» **What is needed**: Revise the essay on South Africa's republic and the Bantustans from "59 years ago, a" to "was completely removed.", with "referendum" changed to "plebiscite".

» **Provided text**:

59 years ago, a whites-only referendum decided whether South Africa should become a republic. Indeed, 1961 would see a quasi Afrikaaner Republic conceded by the Empire. Its emergence brought no changes to the thorny franchise issue. Let alone, the National Question. However, with the policy of establishing Bantustans, the remaining black representation in the Senate waned until it was completely removed.
Bantustans, you could say, were a form of sophisticated 1936 Hertzog Natives Representative Act. The wet dream of a federated tribal-based colony (just this time, we would not be colonized by a sophisticated English Empire, but by the more recent white peasant Boers). Something that goes as far back as Sir George Grey, I argue. A story for another time.
Back to Hertzog picking the cudgels where his ancestors left them, and ultimately seeing that Grey's fantasy perfected by the Nationalist Party: Hertzog curtailing Native Representation into a toothless hand few was a way to deal with the incidence of 1850s over 40% representation of Natives in Parliament in the Cape. A backlash of outlawing formal slavery in the 1830s. Another thing you could say is that after the empire had swollen up its belly with natives’ sugar plantation sweet tears, packed its girth ballooning with our bloody dripping succulent misery, our 'finger licking good' carnage, and spicy sweat catchup of slavery, the empire did the next best savage thing to do. It flushed our native identities, parceling us, in that vacated placeholder, its own British subjecthood. If we cleaned up our predatory kaffir ways, and secured recognizable titles in the manner that appeased white sensibilities, we could vote.

» **Collected material**:

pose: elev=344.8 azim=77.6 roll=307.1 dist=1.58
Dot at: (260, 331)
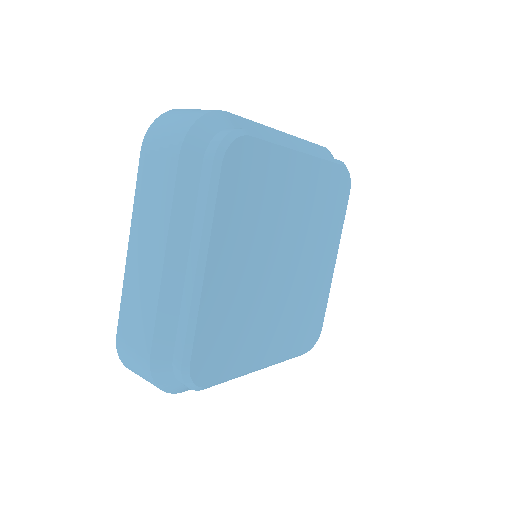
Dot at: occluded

» **The result**:
59 years ago, a whites-only plebiscite decided whether South Africa should become a republic. Indeed, 1961 would see a quasi Afrikaaner Republic conceded by the Empire. Its emergence brought no changes to the thorny franchise issue. Let alone, the National Question. However, with the policy of establishing Bantustans, the remaining black representation in the Senate waned until it was completely removed.